Corporate RAG AI Assistant

An intelligent conversational assistant powered by Retrieval-Augmented Generation that transforms how visitors interact with the Elinext website. The system automatically indexes site content, performs hybrid BM25 and semantic search across a knowledge base, and generates precise answers with source citations — all streamed in real time through a modern chat interface.

OpenAI

React

Python

FastAPI

Docker

chatbot.elinext.ai

About the project

The Product: An intelligent AI navigation and search solution designed to transform vast corporate content into a seamless, conversational experience.

What it Does: It instantly surfaces relevant services, technologies, and portfolio details, delivering precise answers in real-time. Instead of browsing dozens of pages, users get direct information backed by source links.

How it Works: Built on a modern full-stack architecture (Python/React), the system uses a Hybrid Search Engine. By combining "semantic" understanding (intent) with traditional keyword matching and AI-driven reranking, it ensures the highest level of accuracy and eliminates "AI hallucinations."

The Advantage: A production-grade, fault-tolerant system featuring real-time response streaming and a dedicated quality evaluation framework. Every answer is transparent, verifiable, and optimized for enterprise-level reliability.

About the project

The Product: An intelligent AI navigation and search solution designed to transform vast corporate content into a seamless, conversational experience.

Features

Hybrid Search Engine

At the core of the chatbot lies a dual search engine that combines two complementary retrieval methods. BM25 full-text search via Tantivy delivers fast, precise document retrieval based on exact keyword matches with phrase boosting — ideal for specific queries with technical terms. Dense semantic search via Faiss uses OpenAI embeddings (text-embedding-3-large) to find relevant content even when there are no direct text overlaps between the query and the source material.

Results from both methods are merged through hybrid ranking with configurable weights and then refined by a reranking stage — either a local cross-encoder model (BAAI/bge-reranker-base) or LLM-based reranking via API. This multi-layered approach ensures that the final result set is both comprehensive and precisely ordered by relevance, delivering the highest quality context for answer generation.

Intelligent Query Pipeline

Every user question passes through a sophisticated multi-stage pipeline before an answer is generated. First, an LLM-powered routing layer determines whether the query requires a knowledge base lookup or can be handled directly — saving resources on small talk and off-topic requests. Next, the original question is rewritten with conversational context to produce an optimized search query that captures the user's true intent.

After the hybrid search returns the most relevant content chunks, the LLM synthesizes a natural language answer grounded in the retrieved sources. Each response includes inline source citations and a confidence score, giving users full transparency into where the information comes from. The entire conversation history is persisted for multi-turn dialogue support, enabling follow-up questions that build on previous context.

Production-Grade Architecture

The system is engineered for real-world reliability from the ground up. The LLM client supports primary and fallback API endpoints with automatic switching, ensuring uninterrupted service even during provider outages. When structured output parsing fails, a plain text fallback keeps the conversation flowing. All external dependencies — including Langfuse for observability, and third-party APIs — operate in graceful degradation mode, meaning their unavailability never blocks core chat functionality.

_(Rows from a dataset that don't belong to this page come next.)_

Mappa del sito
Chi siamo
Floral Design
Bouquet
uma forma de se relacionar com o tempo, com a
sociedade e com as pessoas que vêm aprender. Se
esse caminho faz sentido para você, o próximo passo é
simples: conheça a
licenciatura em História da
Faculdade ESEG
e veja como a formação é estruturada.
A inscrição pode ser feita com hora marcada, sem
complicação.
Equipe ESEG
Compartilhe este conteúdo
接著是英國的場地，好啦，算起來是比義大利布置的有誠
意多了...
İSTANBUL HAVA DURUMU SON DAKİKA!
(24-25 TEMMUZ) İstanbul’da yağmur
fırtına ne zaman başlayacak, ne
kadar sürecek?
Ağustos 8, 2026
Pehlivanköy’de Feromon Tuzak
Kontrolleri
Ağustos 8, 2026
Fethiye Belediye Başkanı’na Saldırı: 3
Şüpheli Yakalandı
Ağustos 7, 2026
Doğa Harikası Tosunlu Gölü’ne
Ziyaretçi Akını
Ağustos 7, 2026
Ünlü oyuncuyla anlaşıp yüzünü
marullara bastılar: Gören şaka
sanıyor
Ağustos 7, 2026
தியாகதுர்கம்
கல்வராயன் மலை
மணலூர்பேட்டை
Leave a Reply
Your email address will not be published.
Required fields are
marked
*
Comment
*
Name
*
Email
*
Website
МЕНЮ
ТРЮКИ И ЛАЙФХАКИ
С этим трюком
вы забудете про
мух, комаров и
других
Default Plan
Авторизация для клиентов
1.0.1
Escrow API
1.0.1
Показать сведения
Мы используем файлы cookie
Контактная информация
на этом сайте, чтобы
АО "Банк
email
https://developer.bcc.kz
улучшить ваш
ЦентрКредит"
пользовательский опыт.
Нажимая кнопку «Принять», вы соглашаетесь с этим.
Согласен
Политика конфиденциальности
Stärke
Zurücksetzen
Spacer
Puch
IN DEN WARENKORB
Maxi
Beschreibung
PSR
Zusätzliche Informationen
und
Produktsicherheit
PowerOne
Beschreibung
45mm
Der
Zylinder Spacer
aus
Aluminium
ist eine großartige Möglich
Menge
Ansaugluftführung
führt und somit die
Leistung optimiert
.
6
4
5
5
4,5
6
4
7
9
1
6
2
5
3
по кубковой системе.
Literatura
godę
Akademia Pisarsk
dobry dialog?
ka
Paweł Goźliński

Responses are streamed to the frontend in real time via Server-Sent Events (SSE), providing an instant, fluid chat experience. The entire application is containerized with Docker using multi-stage builds, orchestrated via Docker Compose, and deployed through GitHub Actions CI/CD with automated linting, tests, builds, and health checks. A dedicated quality evaluation framework with benchmark datasets and A/B configuration comparison enables systematic, data-driven improvement of answer quality over time.